The upGREAT channels are second generation receivers for the GREAT platform. The receivers are medium-sized arrays, operating closed-cycle coolers.

4GREAT

The 4GREAT channel is the latest addition to GREAT's receiver suite. It comprises four single-pixel receivers, co-aligned on sky, and operating at four different frequency bands.


LASMA

The Large APEX sub-Millimetre Array is a 7-pixel heterodyne array receiver for APEX operating in the 870 μm atmospheric window. LAsMA is a MPIfR principal investigator (PI) instrument, developed – as with CHAMP+ and PI230 – for the APEX Nasmyth-B cabin.


NFLASH

The NFLASH receiver system is a state of the art heterodyne single pixel spectrometer installed in January 2020 at the APEX telescope in Chile.

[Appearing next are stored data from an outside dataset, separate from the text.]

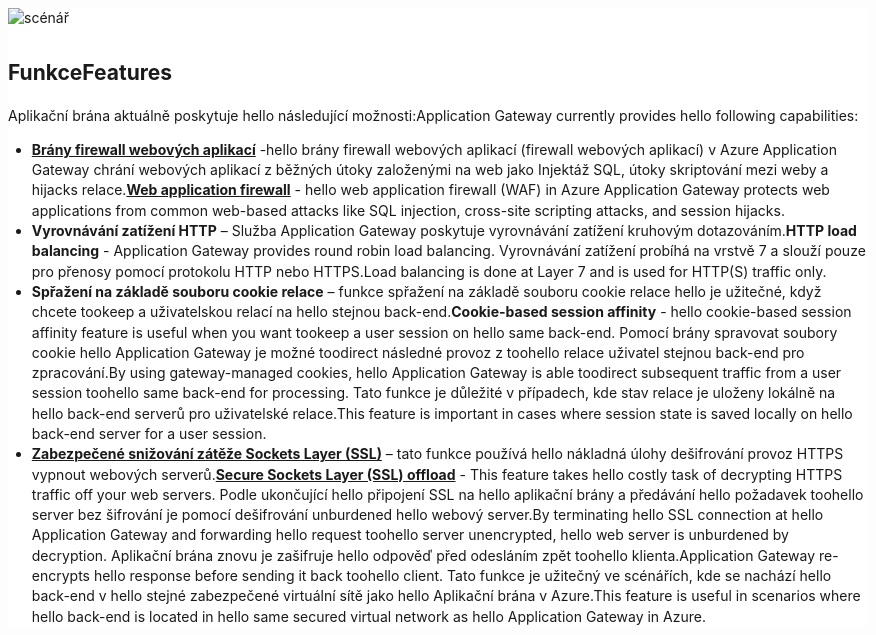![scénář](./media/application-gateway-introduction/scenario.png)

## <a name="features"></a><span data-ttu-id="f3177-112">Funkce</span><span class="sxs-lookup"><span data-stu-id="f3177-112">Features</span></span>

<span data-ttu-id="f3177-113">Aplikační brána aktuálně poskytuje hello následující možnosti:</span><span class="sxs-lookup"><span data-stu-id="f3177-113">Application Gateway currently provides hello following capabilities:</span></span>


* <span data-ttu-id="f3177-114">**[Brány firewall webových aplikací](application-gateway-webapplicationfirewall-overview.md)**  -hello brány firewall webových aplikací (firewall webových aplikací) v Azure Application Gateway chrání webových aplikací z běžných útoky založenými na web jako Injektáž SQL, útoky skriptování mezi weby a hijacks relace.</span><span class="sxs-lookup"><span data-stu-id="f3177-114">**[Web application firewall](application-gateway-webapplicationfirewall-overview.md)** - hello web application firewall (WAF) in Azure Application Gateway protects web applications from common web-based attacks like SQL injection, cross-site scripting attacks, and session hijacks.</span></span>
* <span data-ttu-id="f3177-115">**Vyrovnávání zatížení HTTP** – Služba Application Gateway poskytuje vyrovnávání zatížení kruhovým dotazováním.</span><span class="sxs-lookup"><span data-stu-id="f3177-115">**HTTP load balancing** - Application Gateway provides round robin load balancing.</span></span> <span data-ttu-id="f3177-116">Vyrovnávání zatížení probíhá na vrstvě 7 a slouží pouze pro přenosy pomocí protokolu HTTP nebo HTTPS.</span><span class="sxs-lookup"><span data-stu-id="f3177-116">Load balancing is done at Layer 7 and is used for HTTP(S) traffic only.</span></span>
* <span data-ttu-id="f3177-117">**Spřažení na základě souboru cookie relace** – funkce spřažení na základě souboru cookie relace hello je užitečné, když chcete tookeep a uživatelskou relací na hello stejnou back-end.</span><span class="sxs-lookup"><span data-stu-id="f3177-117">**Cookie-based session affinity** - hello cookie-based session affinity feature is useful when you want tookeep a user session on hello same back-end.</span></span> <span data-ttu-id="f3177-118">Pomocí brány spravovat soubory cookie hello Application Gateway je možné toodirect následné provoz z toohello relace uživatel stejnou back-end pro zpracování.</span><span class="sxs-lookup"><span data-stu-id="f3177-118">By using gateway-managed cookies, hello Application Gateway is able toodirect subsequent traffic from a user session toohello same back-end for processing.</span></span> <span data-ttu-id="f3177-119">Tato funkce je důležité v případech, kde stav relace je uloženy lokálně na hello back-end serverů pro uživatelské relace.</span><span class="sxs-lookup"><span data-stu-id="f3177-119">This feature is important in cases where session state is saved locally on hello back-end server for a user session.</span></span>
* <span data-ttu-id="f3177-120">**[Zabezpečené snižování zátěže Sockets Layer (SSL)](application-gateway-ssl-arm.md)**  – tato funkce používá hello nákladná úlohy dešifrování provoz HTTPS vypnout webových serverů.</span><span class="sxs-lookup"><span data-stu-id="f3177-120">**[Secure Sockets Layer (SSL) offload](application-gateway-ssl-arm.md)** - This feature takes hello costly task of decrypting HTTPS traffic off your web servers.</span></span> <span data-ttu-id="f3177-121">Podle ukončující hello připojení SSL na hello aplikační brány a předávání hello požadavek toohello server bez šifrování je pomocí dešifrování unburdened hello webový server.</span><span class="sxs-lookup"><span data-stu-id="f3177-121">By terminating hello SSL connection at hello Application Gateway and forwarding hello request toohello server unencrypted, hello web server is unburdened by decryption.</span></span>  <span data-ttu-id="f3177-122">Aplikační brána znovu je zašifruje hello odpověď před odesláním zpět toohello klienta.</span><span class="sxs-lookup"><span data-stu-id="f3177-122">Application Gateway re-encrypts hello response before sending it back toohello client.</span></span> <span data-ttu-id="f3177-123">Tato funkce je užitečný ve scénářích, kde se nachází hello back-end v hello stejné zabezpečené virtuální sítě jako hello Aplikační brána v Azure.</span><span class="sxs-lookup"><span data-stu-id="f3177-123">This feature is useful in scenarios where hello back-end is located in hello same secured virtual network as hello Application Gateway in Azure.</span></span>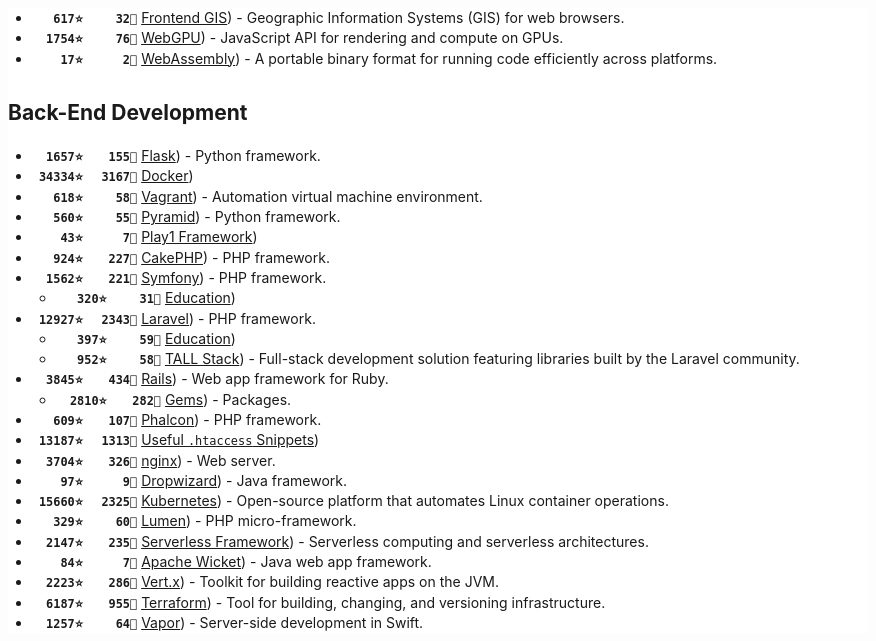 - <b><code>&nbsp;&nbsp;&nbsp;617⭐</code></b> <b><code>&nbsp;&nbsp;&nbsp;&nbsp;32🍴</code></b> [Frontend GIS](https://github.com/joewdavies/awesome-frontend-gis#readme)) - Geographic Information Systems (GIS) for web browsers.
- <b><code>&nbsp;&nbsp;1754⭐</code></b> <b><code>&nbsp;&nbsp;&nbsp;&nbsp;76🍴</code></b> [WebGPU](https://github.com/mikbry/awesome-webgpu#readme)) - JavaScript API for rendering and compute on GPUs.
- <b><code>&nbsp;&nbsp;&nbsp;&nbsp;17⭐</code></b> <b><code>&nbsp;&nbsp;&nbsp;&nbsp;&nbsp;2🍴</code></b> [WebAssembly](https://github.com/idematos/awesome-webassembly#readme)) - A portable binary format for running code efficiently across platforms.

## Back-End Development

- <b><code>&nbsp;&nbsp;1657⭐</code></b> <b><code>&nbsp;&nbsp;&nbsp;155🍴</code></b> [Flask](https://github.com/mjhea0/awesome-flask#readme)) - Python framework.
- <b><code>&nbsp;34334⭐</code></b> <b><code>&nbsp;&nbsp;3167🍴</code></b> [Docker](https://github.com/veggiemonk/awesome-docker#readme))
- <b><code>&nbsp;&nbsp;&nbsp;618⭐</code></b> <b><code>&nbsp;&nbsp;&nbsp;&nbsp;58🍴</code></b> [Vagrant](https://github.com/iJackUA/awesome-vagrant#readme)) - Automation virtual machine environment.
- <b><code>&nbsp;&nbsp;&nbsp;560⭐</code></b> <b><code>&nbsp;&nbsp;&nbsp;&nbsp;55🍴</code></b> [Pyramid](https://github.com/uralbash/awesome-pyramid#readme)) - Python framework.
- <b><code>&nbsp;&nbsp;&nbsp;&nbsp;43⭐</code></b> <b><code>&nbsp;&nbsp;&nbsp;&nbsp;&nbsp;7🍴</code></b> [Play1 Framework](https://github.com/PerfectCarl/awesome-play1#readme))
- <b><code>&nbsp;&nbsp;&nbsp;924⭐</code></b> <b><code>&nbsp;&nbsp;&nbsp;227🍴</code></b> [CakePHP](https://github.com/friendsofcake/awesome-cakephp#readme)) - PHP framework.
- <b><code>&nbsp;&nbsp;1562⭐</code></b> <b><code>&nbsp;&nbsp;&nbsp;221🍴</code></b> [Symfony](https://github.com/sitepoint-editors/awesome-symfony#readme)) - PHP framework.
	- <b><code>&nbsp;&nbsp;&nbsp;320⭐</code></b> <b><code>&nbsp;&nbsp;&nbsp;&nbsp;31🍴</code></b> [Education](https://github.com/pehapkari/awesome-symfony-education#readme))
- <b><code>&nbsp;12927⭐</code></b> <b><code>&nbsp;&nbsp;2343🍴</code></b> [Laravel](https://github.com/chiraggude/awesome-laravel#readme)) - PHP framework.
	- <b><code>&nbsp;&nbsp;&nbsp;397⭐</code></b> <b><code>&nbsp;&nbsp;&nbsp;&nbsp;59🍴</code></b> [Education](https://github.com/fukuball/Awesome-Laravel-Education#readme))
	- <b><code>&nbsp;&nbsp;&nbsp;952⭐</code></b> <b><code>&nbsp;&nbsp;&nbsp;&nbsp;58🍴</code></b> [TALL Stack](https://github.com/livewire/awesome-tall-stack#readme)) - Full-stack development solution featuring libraries built by the Laravel community.
- <b><code>&nbsp;&nbsp;3845⭐</code></b> <b><code>&nbsp;&nbsp;&nbsp;434🍴</code></b> [Rails](https://github.com/gramantin/awesome-rails#readme)) - Web app framework for Ruby.
	- <b><code>&nbsp;&nbsp;2810⭐</code></b> <b><code>&nbsp;&nbsp;&nbsp;282🍴</code></b> [Gems](https://github.com/hothero/awesome-rails-gem#readme)) - Packages.
- <b><code>&nbsp;&nbsp;&nbsp;609⭐</code></b> <b><code>&nbsp;&nbsp;&nbsp;107🍴</code></b> [Phalcon](https://github.com/phalcon/awesome-phalcon#readme)) - PHP framework.
- <b><code>&nbsp;13187⭐</code></b> <b><code>&nbsp;&nbsp;1313🍴</code></b> [Useful `.htaccess` Snippets](https://github.com/phanan/htaccess#readme))
- <b><code>&nbsp;&nbsp;3704⭐</code></b> <b><code>&nbsp;&nbsp;&nbsp;326🍴</code></b> [nginx](https://github.com/fcambus/nginx-resources#readme)) - Web server.
- <b><code>&nbsp;&nbsp;&nbsp;&nbsp;97⭐</code></b> <b><code>&nbsp;&nbsp;&nbsp;&nbsp;&nbsp;9🍴</code></b> [Dropwizard](https://github.com/stve/awesome-dropwizard#readme)) - Java framework.
- <b><code>&nbsp;15660⭐</code></b> <b><code>&nbsp;&nbsp;2325🍴</code></b> [Kubernetes](https://github.com/ramitsurana/awesome-kubernetes#readme)) - Open-source platform that automates Linux container operations.
- <b><code>&nbsp;&nbsp;&nbsp;329⭐</code></b> <b><code>&nbsp;&nbsp;&nbsp;&nbsp;60🍴</code></b> [Lumen](https://github.com/unicodeveloper/awesome-lumen#readme)) - PHP micro-framework.
- <b><code>&nbsp;&nbsp;2147⭐</code></b> <b><code>&nbsp;&nbsp;&nbsp;235🍴</code></b> [Serverless Framework](https://github.com/pmuens/awesome-serverless#readme)) - Serverless computing and serverless architectures.
- <b><code>&nbsp;&nbsp;&nbsp;&nbsp;84⭐</code></b> <b><code>&nbsp;&nbsp;&nbsp;&nbsp;&nbsp;7🍴</code></b> [Apache Wicket](https://github.com/PhantomYdn/awesome-wicket#readme)) - Java web app framework.
- <b><code>&nbsp;&nbsp;2223⭐</code></b> <b><code>&nbsp;&nbsp;&nbsp;286🍴</code></b> [Vert.x](https://github.com/vert-x3/vertx-awesome#readme)) - Toolkit for building reactive apps on the JVM.
- <b><code>&nbsp;&nbsp;6187⭐</code></b> <b><code>&nbsp;&nbsp;&nbsp;955🍴</code></b> [Terraform](https://github.com/shuaibiyy/awesome-terraform#readme)) - Tool for building, changing, and versioning infrastructure.
- <b><code>&nbsp;&nbsp;1257⭐</code></b> <b><code>&nbsp;&nbsp;&nbsp;&nbsp;64🍴</code></b> [Vapor](https://github.com/vapor-community/awesome-vapor#readme)) - Server-side development in Swift.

It has the capability to perform simultaneous dual polarization observations in three important frequency bands: 200-270 GHz, 385-510 GHz and 780-950 GHz.

 


 

Finished Projects and Developments

PI230

Details coming soon


FLASH+

FLASH is a dual-frequency MPIfR principal investigator (PI) receiver, operating simultaneously - on orthogonal polarizations - in the 345GHz and the 460GHz atmospheric windows. Design and construction of the instrument was launched in late 2003; the receiver has been in continuous operation on APEX since June 2004.


HIFI

In Summer 99 the division took responsibility (as subsystem manager) for the local oscillator de­ve­lopment for HIFI ( Heterodyne Instrument for HERSCHEL – formerly FIRST). HERSCHEL is ESA’s 4th cornerstone in the current Horizon 2000 science program, currently scheduled for launch in August 2008. HIFI is developed by a worldwide consortium of 25 scientific institu­tes, with the technological challenge to built a space-borne instrument of unique performance.